▶ **ASSIGNMENT**: Every line with the string "wrist" in it belongs in your answer, so copy them all from the data.

(Pose landmark coordinates)
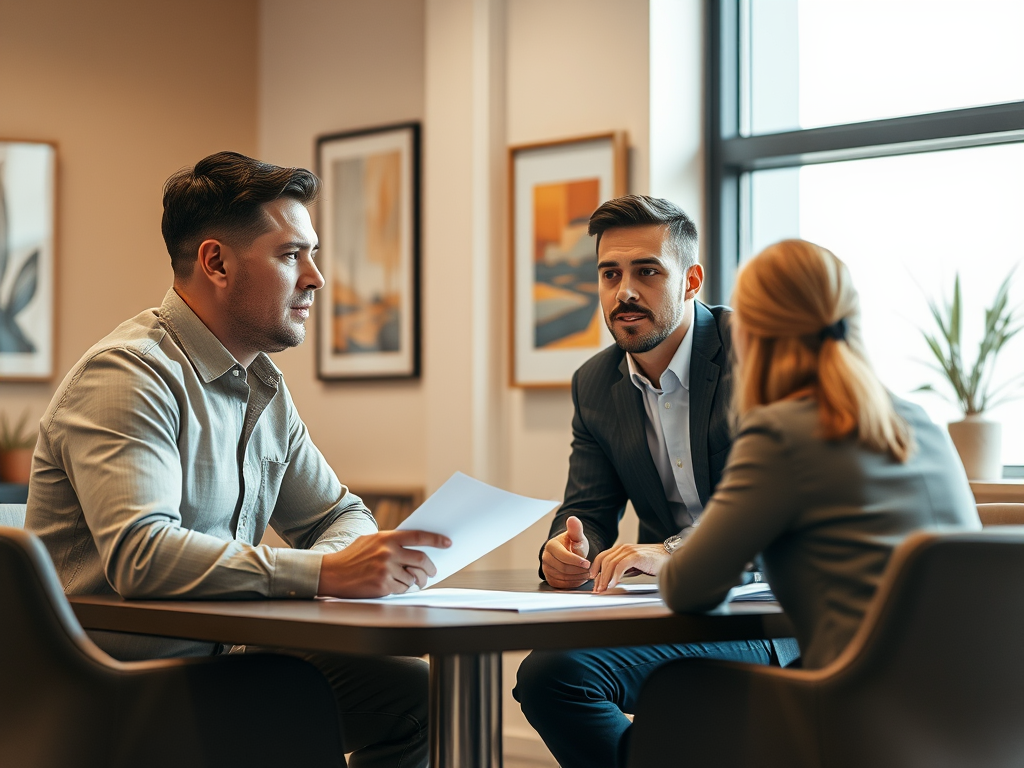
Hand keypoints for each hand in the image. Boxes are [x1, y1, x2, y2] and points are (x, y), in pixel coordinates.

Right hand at [317, 530, 450, 597]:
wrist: (332, 573)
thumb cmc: (352, 557)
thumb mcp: (371, 541)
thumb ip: (391, 541)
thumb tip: (415, 545)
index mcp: (387, 538)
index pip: (418, 536)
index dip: (436, 539)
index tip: (448, 543)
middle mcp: (388, 552)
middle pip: (421, 559)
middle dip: (430, 568)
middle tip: (433, 571)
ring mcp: (386, 569)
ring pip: (413, 577)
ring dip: (416, 581)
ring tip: (414, 581)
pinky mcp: (382, 585)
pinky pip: (403, 589)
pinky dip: (403, 589)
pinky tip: (396, 586)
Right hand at [541, 516, 591, 588]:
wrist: (566, 552)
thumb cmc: (572, 543)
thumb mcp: (576, 536)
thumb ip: (576, 529)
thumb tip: (572, 519)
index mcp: (551, 545)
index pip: (564, 556)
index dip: (577, 561)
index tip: (588, 563)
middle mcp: (546, 557)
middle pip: (564, 569)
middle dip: (578, 571)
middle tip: (589, 570)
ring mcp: (546, 569)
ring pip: (563, 578)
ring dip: (577, 578)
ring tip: (587, 574)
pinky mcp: (549, 579)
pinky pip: (562, 585)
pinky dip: (573, 583)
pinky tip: (580, 578)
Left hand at [589, 543, 668, 592]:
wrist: (670, 556)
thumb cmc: (653, 562)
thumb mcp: (635, 565)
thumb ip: (623, 569)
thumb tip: (612, 580)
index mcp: (621, 549)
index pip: (602, 557)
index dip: (595, 569)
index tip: (593, 582)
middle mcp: (623, 548)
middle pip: (604, 561)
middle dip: (598, 577)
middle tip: (597, 590)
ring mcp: (629, 551)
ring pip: (610, 564)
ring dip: (605, 578)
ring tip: (603, 589)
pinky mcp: (636, 556)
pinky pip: (621, 565)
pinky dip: (615, 575)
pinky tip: (613, 584)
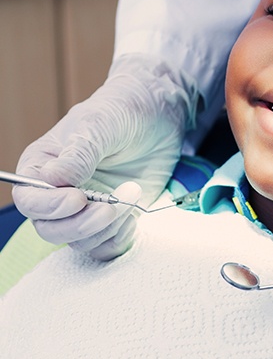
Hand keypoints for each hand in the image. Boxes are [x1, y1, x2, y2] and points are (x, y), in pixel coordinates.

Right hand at [13, 54, 194, 259]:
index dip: (49, 207)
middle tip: (110, 208)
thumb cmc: (121, 112)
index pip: (30, 201)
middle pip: (51, 230)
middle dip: (81, 225)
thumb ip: (78, 154)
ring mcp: (87, 209)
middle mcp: (59, 193)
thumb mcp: (99, 125)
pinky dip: (119, 238)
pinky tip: (133, 216)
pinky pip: (106, 246)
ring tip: (131, 194)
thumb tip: (52, 179)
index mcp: (43, 167)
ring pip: (81, 242)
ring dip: (107, 227)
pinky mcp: (113, 220)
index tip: (78, 198)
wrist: (157, 115)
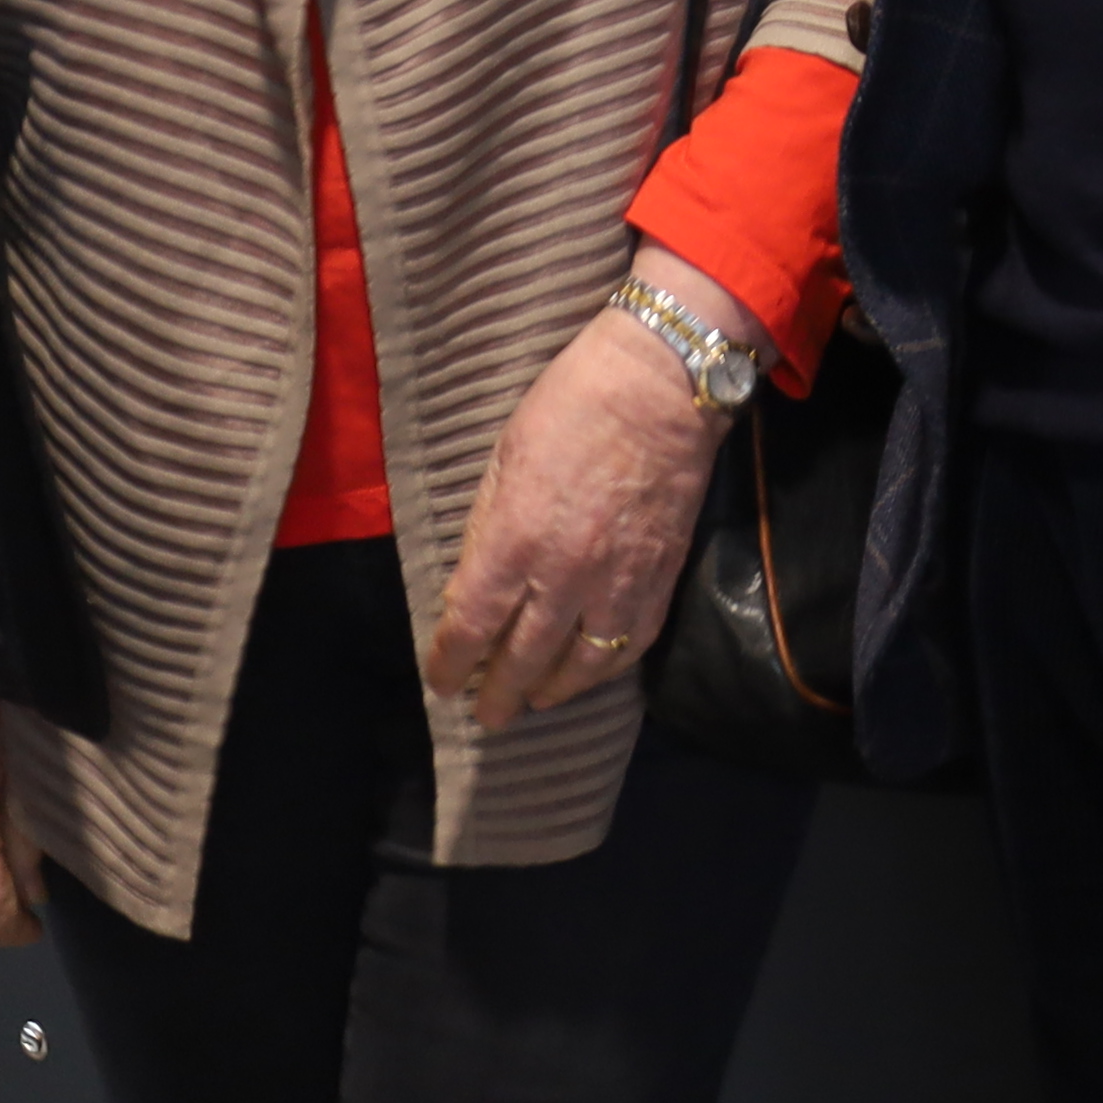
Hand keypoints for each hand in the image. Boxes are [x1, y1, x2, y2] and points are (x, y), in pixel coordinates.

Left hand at [425, 307, 727, 735]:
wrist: (661, 387)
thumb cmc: (570, 406)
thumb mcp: (504, 460)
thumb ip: (488, 529)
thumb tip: (473, 586)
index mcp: (515, 541)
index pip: (471, 627)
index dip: (451, 664)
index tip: (441, 681)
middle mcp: (565, 576)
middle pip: (524, 659)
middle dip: (499, 693)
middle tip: (487, 716)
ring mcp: (618, 582)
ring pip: (582, 665)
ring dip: (553, 690)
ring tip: (537, 700)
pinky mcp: (660, 577)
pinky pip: (631, 643)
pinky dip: (607, 668)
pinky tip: (591, 672)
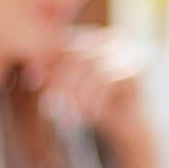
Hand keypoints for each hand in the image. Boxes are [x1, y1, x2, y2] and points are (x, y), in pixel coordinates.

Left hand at [28, 27, 150, 140]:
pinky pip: (108, 80)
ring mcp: (129, 52)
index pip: (66, 41)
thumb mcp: (72, 87)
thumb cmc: (97, 107)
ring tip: (68, 114)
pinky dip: (94, 99)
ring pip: (91, 67)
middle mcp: (115, 38)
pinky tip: (90, 115)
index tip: (31, 81)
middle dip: (59, 80)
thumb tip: (30, 67)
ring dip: (76, 93)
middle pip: (78, 53)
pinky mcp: (138, 69)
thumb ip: (55, 72)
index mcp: (97, 36)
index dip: (46, 61)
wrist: (132, 130)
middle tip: (48, 103)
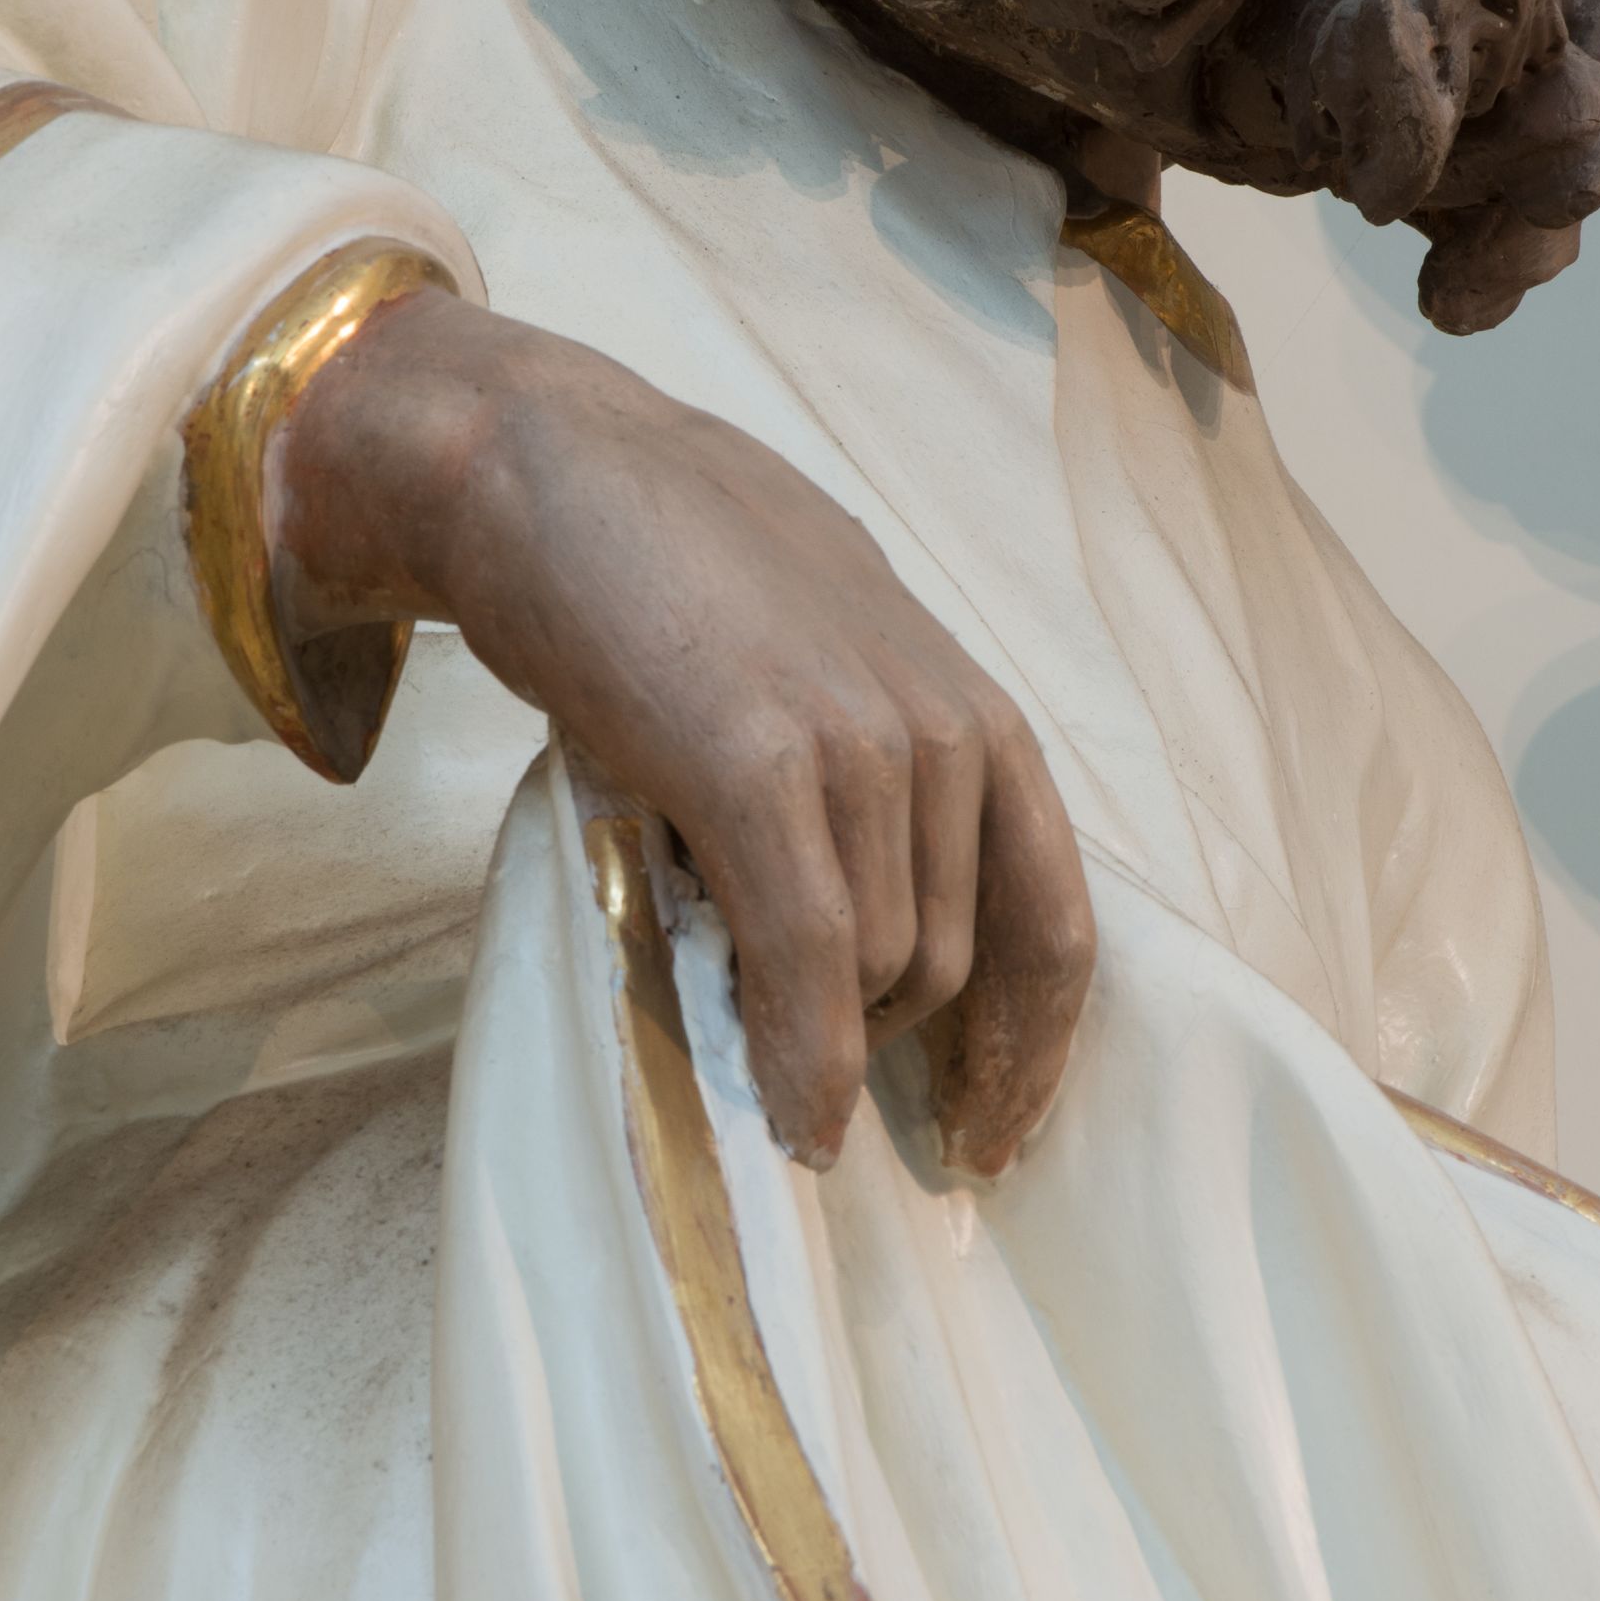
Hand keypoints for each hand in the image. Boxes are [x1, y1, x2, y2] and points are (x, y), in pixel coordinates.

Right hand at [268, 284, 1093, 1172]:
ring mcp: (860, 746)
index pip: (1055, 916)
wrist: (545, 465)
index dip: (1035, 1049)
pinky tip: (785, 1116)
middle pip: (957, 964)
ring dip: (823, 1045)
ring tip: (737, 1037)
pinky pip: (812, 959)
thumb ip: (865, 766)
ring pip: (886, 972)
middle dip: (889, 1049)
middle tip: (809, 1088)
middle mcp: (943, 727)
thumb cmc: (667, 562)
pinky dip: (803, 1057)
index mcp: (969, 705)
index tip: (993, 1135)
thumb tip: (858, 913)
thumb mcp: (820, 659)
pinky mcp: (761, 766)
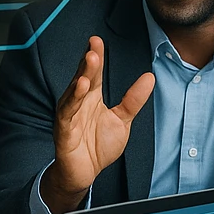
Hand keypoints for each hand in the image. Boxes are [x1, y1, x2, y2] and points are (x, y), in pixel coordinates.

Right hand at [40, 37, 153, 213]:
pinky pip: (68, 113)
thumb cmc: (98, 145)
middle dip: (88, 62)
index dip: (96, 56)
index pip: (94, 73)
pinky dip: (73, 100)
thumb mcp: (122, 120)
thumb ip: (134, 100)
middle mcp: (79, 103)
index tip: (97, 40)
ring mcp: (70, 116)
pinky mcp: (64, 131)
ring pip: (74, 93)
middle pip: (83, 78)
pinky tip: (80, 88)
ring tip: (89, 62)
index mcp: (92, 98)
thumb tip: (149, 77)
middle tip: (94, 46)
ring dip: (81, 77)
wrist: (85, 173)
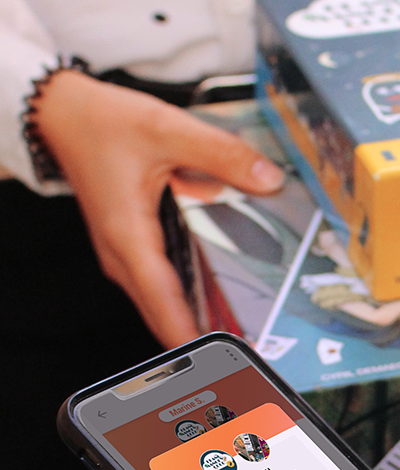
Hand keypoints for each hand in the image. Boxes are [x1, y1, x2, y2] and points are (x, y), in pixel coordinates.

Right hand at [33, 70, 284, 348]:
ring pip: (161, 305)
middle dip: (202, 335)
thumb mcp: (167, 128)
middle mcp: (122, 256)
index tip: (222, 354)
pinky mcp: (130, 252)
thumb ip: (221, 153)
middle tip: (248, 347)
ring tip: (241, 331)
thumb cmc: (103, 124)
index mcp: (129, 235)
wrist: (63, 116)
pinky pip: (159, 288)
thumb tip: (267, 179)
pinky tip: (219, 302)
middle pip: (163, 314)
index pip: (163, 301)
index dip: (192, 333)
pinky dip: (186, 301)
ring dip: (196, 320)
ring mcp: (124, 258)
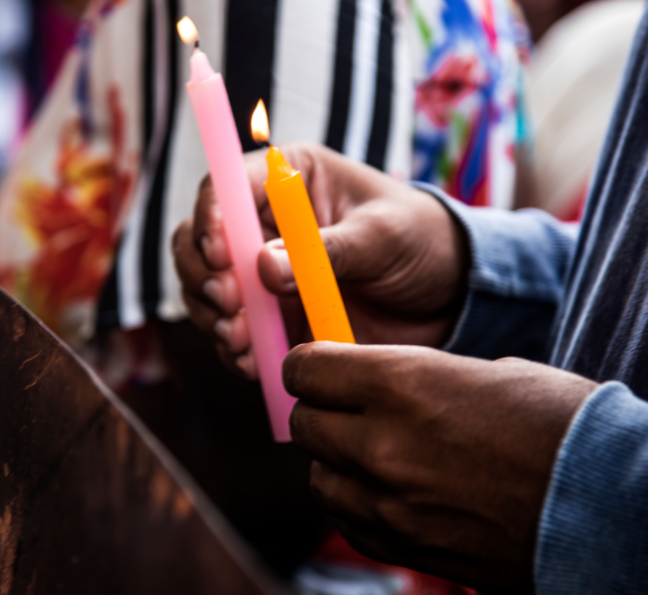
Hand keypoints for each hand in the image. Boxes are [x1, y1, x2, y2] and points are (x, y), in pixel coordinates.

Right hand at [172, 142, 467, 378]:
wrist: (448, 295)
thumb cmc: (420, 241)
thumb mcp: (384, 236)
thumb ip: (328, 250)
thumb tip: (262, 268)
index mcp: (287, 180)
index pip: (227, 187)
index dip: (213, 218)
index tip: (221, 255)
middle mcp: (263, 224)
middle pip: (199, 242)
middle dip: (204, 276)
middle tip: (229, 304)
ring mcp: (262, 276)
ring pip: (206, 292)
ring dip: (214, 318)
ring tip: (241, 338)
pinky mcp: (270, 318)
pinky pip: (234, 335)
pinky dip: (236, 350)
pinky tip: (252, 361)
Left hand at [285, 342, 597, 594]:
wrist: (612, 505)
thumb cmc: (562, 424)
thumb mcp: (484, 371)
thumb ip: (414, 378)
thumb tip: (377, 385)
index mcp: (404, 383)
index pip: (306, 370)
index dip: (310, 365)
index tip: (320, 366)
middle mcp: (384, 445)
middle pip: (305, 425)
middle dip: (321, 411)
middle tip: (349, 407)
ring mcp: (392, 505)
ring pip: (318, 478)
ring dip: (335, 461)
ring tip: (371, 451)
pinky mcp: (406, 549)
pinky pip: (347, 523)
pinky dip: (356, 504)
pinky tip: (387, 491)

▶ **EXPECTED OUTPUT**:
wrist: (332, 573)
wrist: (566, 552)
wrist: (670, 556)
wrist: (157, 115)
wrist: (661, 387)
wrist: (132, 130)
wrist: (545, 465)
wrist: (85, 173)
wrist: (63, 116)
wrist: (448, 295)
wrist: (612, 505)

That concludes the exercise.